ギャップだらけの漫画『ワンパンマン』がフランスでウケる理由

このような矛盾しているギャップ要素『ワンパンマン』にも多様に含まれている。

・ 主人公のギャップ

まずは、主人公のサイタマ。通称「ハゲマント」と呼ばれるように、ただの禿げたおっさんであり、卵のような形の頭をしている、魅力のかけらもない人物である。日本の子供向けアニメのアンパンマンのパロディであるともされている。

しかし、この正直凡人以下にしか見えない主人公が実はどんな怪人でも一発(ワンパン)で倒すことができるというギャップを持っている

・ 他の登場人物のギャップ(ネタばれ注意)

また、その真逆の登場人物として、主人公サイタマの友達のキングという人物も登場している。彼は外見は強面の青年で、かなり筋肉質でもある。常に只ならぬオーラを発していることもあり、サイタマのまさに正反対で世間からは「地上最強の男」と呼ばれている。

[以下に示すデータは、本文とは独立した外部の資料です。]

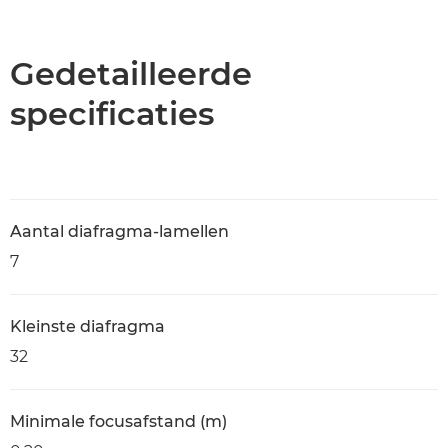
Overzicht
Specificaties
Gedetailleerde
specificaties
Aantal diafragma-lamellen
7
Kleinste diafragma
32
Minimale focusafstand (m)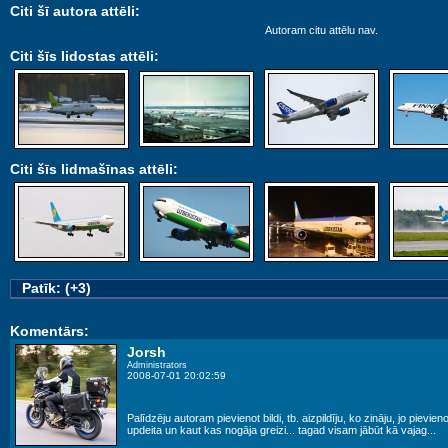
Citi šī autora attēli:
Autoram citu attēlu nav.
Citi šīs lidostas attēli:
Citi šīs lidmašīnas attēli:
Patīk: (+3)
Komentārs:
Jorsh
Administrators
2008-07-01 20:02:59
Palīdzēju autoram pievienot bildi, tb. aizpildīju, ko zināju, jo pievie
updeita un kaut kas nogāja greizi... tagad visam jābūt kā vajag...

しかし、この最強の男は、実はただのゲームオタクであり、常に自宅に引きこもってアクションゲームや恋愛ゲームをやっている一般人。喧嘩も一切したことがなく、自分が世間から勝手に最強扱いされている現状に実は戸惑っているという大きなギャップを持っている。

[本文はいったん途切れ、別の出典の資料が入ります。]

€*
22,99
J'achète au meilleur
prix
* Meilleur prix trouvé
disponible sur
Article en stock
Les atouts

このように、世間一般の漫画の認識を覆すようなパロディからくるユーモアがフランスでは非常に受けるのだと思われる。

それゆえに、「わはははは!なんだこのくだらない漫画は!(←実は大好き)よし!じゃあ、これから俺も毎日ワンパンマン・チャレンジを実行して最強の男になってやるから見てろよ!」というブームを生み出すことになったのである。


まとめ:漫画『ワンパンマン』のトレーニングがフランスでも人気な理由

以下に今回の記事の内容をまとめよう:

・ 最近ではフランスのネット民やユーチューバーを中心に、「ワンパンマン・チャレンジ」のブームが起きている。

・ 専門家の意見を聞くと、このトレーニング方法は「負荷がかからず、単調すぎてあまり意味がなく」、更に続けて休みを入れずに行いすぎると怪我をしてしまうおそれがあるため、トレーニングの効果自体が人気の理由ではない

・ おそらく、フランス人の自虐精神や、極度な強さをネタにする性格『ワンパンマン』のトレーニング方法が人気な理由なのである。